*JOB ITEM*:
Starting at the beginning of the items and ending at the line that contains "یک سایت شیک", copy every line verbatim, both ends included.

*DATA FOR PROCESSING*:

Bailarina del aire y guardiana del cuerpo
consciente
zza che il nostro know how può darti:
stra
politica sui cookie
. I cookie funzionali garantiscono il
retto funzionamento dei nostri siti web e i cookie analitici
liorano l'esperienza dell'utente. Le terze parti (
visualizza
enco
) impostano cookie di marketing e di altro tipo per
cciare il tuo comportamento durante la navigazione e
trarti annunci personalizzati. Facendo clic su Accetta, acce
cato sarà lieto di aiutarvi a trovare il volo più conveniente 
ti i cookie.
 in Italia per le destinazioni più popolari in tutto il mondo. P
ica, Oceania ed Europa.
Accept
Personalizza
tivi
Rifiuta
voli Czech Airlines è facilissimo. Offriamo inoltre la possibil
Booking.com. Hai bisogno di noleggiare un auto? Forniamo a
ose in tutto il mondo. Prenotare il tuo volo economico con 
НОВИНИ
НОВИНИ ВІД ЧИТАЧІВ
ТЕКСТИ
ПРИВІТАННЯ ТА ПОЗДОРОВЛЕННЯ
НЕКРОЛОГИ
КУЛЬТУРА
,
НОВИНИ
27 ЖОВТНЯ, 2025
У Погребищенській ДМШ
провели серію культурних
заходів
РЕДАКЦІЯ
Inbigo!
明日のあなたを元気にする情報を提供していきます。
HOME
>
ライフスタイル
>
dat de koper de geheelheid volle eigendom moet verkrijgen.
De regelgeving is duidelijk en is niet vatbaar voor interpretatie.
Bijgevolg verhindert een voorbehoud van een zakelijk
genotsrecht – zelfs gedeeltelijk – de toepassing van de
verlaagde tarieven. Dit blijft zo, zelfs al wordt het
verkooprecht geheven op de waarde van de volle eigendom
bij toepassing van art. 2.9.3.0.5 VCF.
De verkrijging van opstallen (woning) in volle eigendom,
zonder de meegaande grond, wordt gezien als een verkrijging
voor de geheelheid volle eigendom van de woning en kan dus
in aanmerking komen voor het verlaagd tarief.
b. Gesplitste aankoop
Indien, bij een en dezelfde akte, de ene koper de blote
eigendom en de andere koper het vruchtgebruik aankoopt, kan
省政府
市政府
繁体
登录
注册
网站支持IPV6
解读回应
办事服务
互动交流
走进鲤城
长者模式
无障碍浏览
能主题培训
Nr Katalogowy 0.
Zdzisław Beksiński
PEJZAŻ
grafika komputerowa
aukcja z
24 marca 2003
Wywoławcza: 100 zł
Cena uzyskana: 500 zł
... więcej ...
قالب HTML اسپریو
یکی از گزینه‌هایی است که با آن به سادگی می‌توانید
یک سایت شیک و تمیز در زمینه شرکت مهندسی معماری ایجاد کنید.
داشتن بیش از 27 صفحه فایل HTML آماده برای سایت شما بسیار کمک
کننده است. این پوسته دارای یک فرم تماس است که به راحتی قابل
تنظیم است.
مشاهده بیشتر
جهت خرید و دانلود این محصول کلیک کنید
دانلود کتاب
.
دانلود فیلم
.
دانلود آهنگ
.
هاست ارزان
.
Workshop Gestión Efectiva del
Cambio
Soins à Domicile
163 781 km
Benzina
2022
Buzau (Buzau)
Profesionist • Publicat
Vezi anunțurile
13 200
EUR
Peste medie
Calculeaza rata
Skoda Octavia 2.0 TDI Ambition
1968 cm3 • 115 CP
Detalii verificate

*TASK ANSWER*:
Bailarina del aire y guardiana del cuerpo
consciente
zza che il nostro know how può darti:
stra
politica sui cookie
. I cookie funzionali garantiscono il
retto funzionamento dei nostri siti web e i cookie analitici
liorano l'esperienza dell'utente. Le terze parti (
visualizza
enco
) impostano cookie di marketing e di altro tipo per
cciare il tuo comportamento durante la navigazione e
trarti annunci personalizzati. Facendo clic su Accetta, acce
cato sarà lieto di aiutarvi a trovare il volo più conveniente 
ti i cookie.
 in Italia per le destinazioni più popolari in tutto il mondo. P
ica, Oceania ed Europa.
Accept
Personalizza
tivi
Rifiuta
voli Czech Airlines è facilissimo. Offriamo inoltre la possibil
Booking.com. Hai bisogno di noleggiare un auto? Forniamo a
ose in tutto il mondo. Prenotare il tuo volo economico con 
НОВИНИ
НОВИНИ ВІД ЧИТАЧІВ
ТЕКСТИ
ПРИВІТАННЯ ТА ПОЗДОРОВЛЕННЯ
НЕКРОЛОГИ
КУЛЬТУРА
,
НОВИНИ
27 ЖОВТНЯ, 2025
У Погребищенській ДМШ
провели серію культурних
заходів
РЕДАКЦІЯ
Inbigo!
明日のあなたを元気にする情報を提供していきます。
HOME
>
ライフスタイル
>
dat de koper de geheelheid volle eigendom moet verkrijgen.
De regelgeving is duidelijk en is niet vatbaar voor interpretatie.
Bijgevolg verhindert een voorbehoud van een zakelijk
genotsrecht – zelfs gedeeltelijk – de toepassing van de
verlaagde tarieven. Dit blijft zo, zelfs al wordt het
verkooprecht geheven op de waarde van de volle eigendom
bij toepassing van art. 2.9.3.0.5 VCF.
De verkrijging van opstallen (woning) in volle eigendom,
zonder de meegaande grond, wordt gezien als een verkrijging
voor de geheelheid volle eigendom van de woning en kan dus
in aanmerking komen voor het verlaagd tarief.
b. Gesplitste aankoop
Indien, bij een en dezelfde akte, de ene koper de blote
eigendom en de andere koper het vruchtgebruik aankoopt, kan
省政府
市政府
繁体
登录
注册
网站支持IPV6
解读回应
办事服务
互动交流
走进鲤城
长者模式
无障碍浏览
能主题培训
Nr Katalogowy 0.
Zdzisław Beksiński
PEJZAŻ
grafika komputerowa
aukcja z
24 marca 2003
Wywoławcza: 100 zł
Cena uzyskana: 500 zł
... więcej ...
قالب HTML اسپریو
یکی از گزینه‌هایی است که با آن به سادگی می‌توانید
یک سایت شیک و تمیز در زمینه شرکت مهندسی معماری ایجاد کنید.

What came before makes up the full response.